INSTRUCTION:
Which lines in the records below contain the word "begin"? Report each of them.

Saved entries
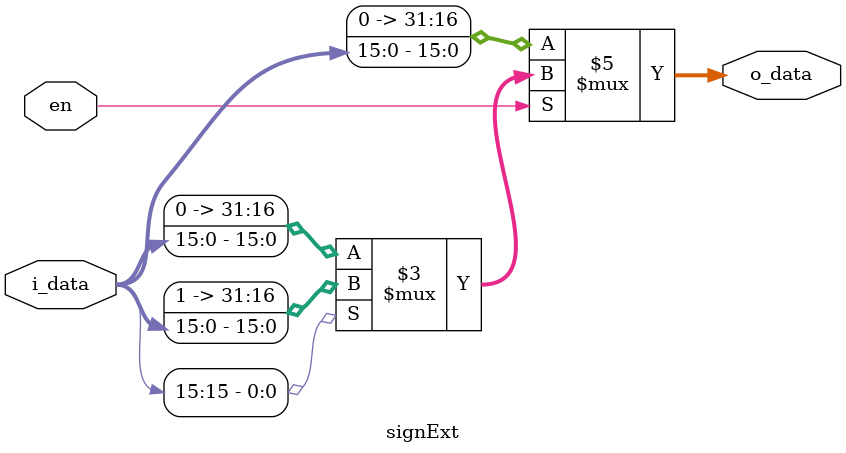
<source format=v>
module signExt(i_data, en, o_data);

input   [15:0]  i_data;
input	en;
output reg [31:0]  o_data;

always @(i_data,en) begin
	if (en) begin
		o_data <= (i_data[15] == 1)? {16'b1111_1111_1111_1111, i_data}: {16'b0, i_data};
	end else begin 
		o_data <= {16'b0, i_data};
	end
end

endmodule
</source>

RESULT FOR THIS EXERCISE:
always @(i_data,en) begin
	if (en) begin
	end else begin 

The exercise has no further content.